Atendimentos de vítimas de trânsito em hospitais de SP caem com lei seca
da Folha Online
O número de atendimento a vítimas de acidentes de trânsito na cidade de São Paulo no último final de semana (12 e 13 de julho) foi o mais baixo desde a implantação da lei seca, segundo levantamento da Secretaria de Estado da Saúde com base em dados dos três principais hospitais estaduais referência em trauma.
"Os números traduzem um efeito já claro da lei. Os paulistanos estão evitando ao máximo dirigir após tomar bebidas alcoólicas, e a conseqüência natural é a redução dos acidentes. O rigor da nova legislação está ajudando a salvar vidas", afirma o secretário de Estado da Saúde, Luiz Roberto Barradas Barata.

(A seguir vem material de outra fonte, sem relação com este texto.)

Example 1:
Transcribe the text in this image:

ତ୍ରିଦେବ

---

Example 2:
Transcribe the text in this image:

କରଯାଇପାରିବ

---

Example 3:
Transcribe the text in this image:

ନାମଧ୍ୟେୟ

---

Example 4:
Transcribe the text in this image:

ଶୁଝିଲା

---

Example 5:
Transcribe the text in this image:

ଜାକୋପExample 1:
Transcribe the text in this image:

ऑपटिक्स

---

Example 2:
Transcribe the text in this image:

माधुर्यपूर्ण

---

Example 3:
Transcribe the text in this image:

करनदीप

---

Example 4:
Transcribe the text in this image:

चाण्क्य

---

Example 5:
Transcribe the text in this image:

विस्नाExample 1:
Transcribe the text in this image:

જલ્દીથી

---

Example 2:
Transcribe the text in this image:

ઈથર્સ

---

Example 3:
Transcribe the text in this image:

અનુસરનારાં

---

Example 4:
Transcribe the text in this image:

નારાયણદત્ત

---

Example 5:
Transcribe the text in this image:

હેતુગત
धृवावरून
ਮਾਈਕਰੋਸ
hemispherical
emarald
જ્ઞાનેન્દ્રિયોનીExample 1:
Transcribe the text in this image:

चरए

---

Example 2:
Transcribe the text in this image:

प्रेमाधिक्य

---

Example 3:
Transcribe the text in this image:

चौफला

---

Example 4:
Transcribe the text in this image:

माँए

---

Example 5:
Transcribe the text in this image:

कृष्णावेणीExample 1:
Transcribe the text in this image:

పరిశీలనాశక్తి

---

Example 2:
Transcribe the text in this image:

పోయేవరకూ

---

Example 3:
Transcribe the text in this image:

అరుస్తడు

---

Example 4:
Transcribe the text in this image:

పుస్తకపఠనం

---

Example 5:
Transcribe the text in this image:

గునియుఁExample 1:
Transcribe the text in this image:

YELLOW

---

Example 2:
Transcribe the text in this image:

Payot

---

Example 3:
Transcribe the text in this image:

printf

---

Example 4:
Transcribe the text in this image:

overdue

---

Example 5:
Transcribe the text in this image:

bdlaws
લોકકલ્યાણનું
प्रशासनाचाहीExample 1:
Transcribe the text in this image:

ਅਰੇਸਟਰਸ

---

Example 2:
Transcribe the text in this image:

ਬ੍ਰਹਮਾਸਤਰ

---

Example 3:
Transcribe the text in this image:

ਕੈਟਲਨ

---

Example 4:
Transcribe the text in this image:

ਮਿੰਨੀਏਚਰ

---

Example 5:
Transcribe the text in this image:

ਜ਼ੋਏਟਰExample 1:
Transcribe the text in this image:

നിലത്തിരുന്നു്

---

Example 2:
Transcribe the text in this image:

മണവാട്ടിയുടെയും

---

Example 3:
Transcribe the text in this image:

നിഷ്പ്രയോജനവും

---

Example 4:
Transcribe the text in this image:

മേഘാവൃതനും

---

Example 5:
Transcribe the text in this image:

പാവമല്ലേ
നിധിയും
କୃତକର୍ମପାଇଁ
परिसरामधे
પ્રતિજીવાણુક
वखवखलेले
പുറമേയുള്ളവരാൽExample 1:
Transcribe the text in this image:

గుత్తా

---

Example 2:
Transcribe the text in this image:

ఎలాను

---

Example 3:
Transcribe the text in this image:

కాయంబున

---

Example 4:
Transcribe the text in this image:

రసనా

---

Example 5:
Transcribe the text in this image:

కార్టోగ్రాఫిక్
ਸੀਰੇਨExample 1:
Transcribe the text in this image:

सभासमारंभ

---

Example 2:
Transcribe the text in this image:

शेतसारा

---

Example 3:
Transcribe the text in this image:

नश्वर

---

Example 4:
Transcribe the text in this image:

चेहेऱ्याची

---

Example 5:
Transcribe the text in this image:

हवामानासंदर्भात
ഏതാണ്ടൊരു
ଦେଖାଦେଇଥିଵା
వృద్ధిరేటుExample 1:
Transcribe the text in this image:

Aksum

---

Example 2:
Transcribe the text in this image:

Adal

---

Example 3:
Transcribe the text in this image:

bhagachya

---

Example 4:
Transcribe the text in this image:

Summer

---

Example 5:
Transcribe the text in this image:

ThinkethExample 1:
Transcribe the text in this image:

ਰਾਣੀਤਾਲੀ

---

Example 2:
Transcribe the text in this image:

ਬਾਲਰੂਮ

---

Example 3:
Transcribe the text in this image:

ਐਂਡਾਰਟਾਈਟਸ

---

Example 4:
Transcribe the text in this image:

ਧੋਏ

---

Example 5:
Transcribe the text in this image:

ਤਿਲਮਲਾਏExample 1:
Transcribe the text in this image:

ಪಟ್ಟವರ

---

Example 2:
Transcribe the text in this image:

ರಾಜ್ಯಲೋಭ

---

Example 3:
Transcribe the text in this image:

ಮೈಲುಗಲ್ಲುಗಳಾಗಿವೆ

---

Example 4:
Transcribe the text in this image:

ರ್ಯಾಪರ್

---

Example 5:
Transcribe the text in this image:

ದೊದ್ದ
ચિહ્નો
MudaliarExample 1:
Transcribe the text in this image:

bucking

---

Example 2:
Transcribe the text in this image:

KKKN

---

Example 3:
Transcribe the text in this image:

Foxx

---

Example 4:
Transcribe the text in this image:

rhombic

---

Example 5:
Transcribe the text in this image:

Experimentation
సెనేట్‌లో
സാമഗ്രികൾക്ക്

Entre a última sexta, dia 11 de julho, e domingo, 13, foram registrados 44 atendimentos nos hospitais das Clínicas, Regional Sul e Mandaqui, contra 51 no final de semana anterior (dias 6 e 7), 92 entre os dias 27 e 29 de junho e 114 no primeiro final de semana de vigência da lei seca.
No Hospital Estadual do Mandaqui, principal e emergência da zona norte, foram atendidas no último final de semana apenas cinco ocorrências de trânsito, contra 15 no anterior, 42 entre os dias 27 e 29 de junho 45 entre os dias 20 e 22 de junho.
Já o Hospital Regional Sul, em Santo Amaro, zona sul da cidade, registrou 15 atendimentos neste fim de semana. O número é superior aos nove ocorridos no final de semana anterior, mas ainda inferior aos 26 atendimentos dos dias 27 a 29 de junho e os 36 no penúltimo final de semana de junho, primeiro da lei seca.
O Hospital das Clínicas realizou 24 atendimentos entre os dias 11 e 13 de julho, contra 27 no final de semana anterior, 24 nos dias 27 a 29 de junho e 33 no primeiro final de semana da lei. Nos dias 13 a 15 de junho, antes da vigência da nova legislação, o HC havia atendido 38 pessoas por acidente.
Lei Seca
A lei seca, sancionada pelo presidente Luiz Inácio Lula da Silva no dia 19 de junho prevê maior rigor contra o motorista que ingerir bebidas alcoólicas.
O texto da lei, aprovado pela Câmara no início de junho, passa a considerar crime conduzir veículos com qualquer teor de álcool no organismo.
A punição para quem não cumprir a lei será considerada gravíssima e prevê suspensão da carteira de habilitação por um ano, além de multa de R$ 955 e retenção do veículo.
A suspensão por um ano do direito de dirigir é feita a partir de 0,1 mg de álcool por litro de ar expelido no exame do bafômetro (ou 2 dg de álcool por litro de sangue). Acima de 0,3 mg/l de álcool no ar expelido (ou 6 dg por litro de sangue), a punição inclui também a detenção do motorista (de seis meses a três anos).
Com a nova lei, o homicídio praticado por motorista deixa de ser culposo e passa a ser doloso (com intenção). A lei retira do Código de Trânsito Brasileiro o agravante para a pena de homicídio culposo (sem intenção de matar) por entender que dirigir sob efeito do álcool é crime.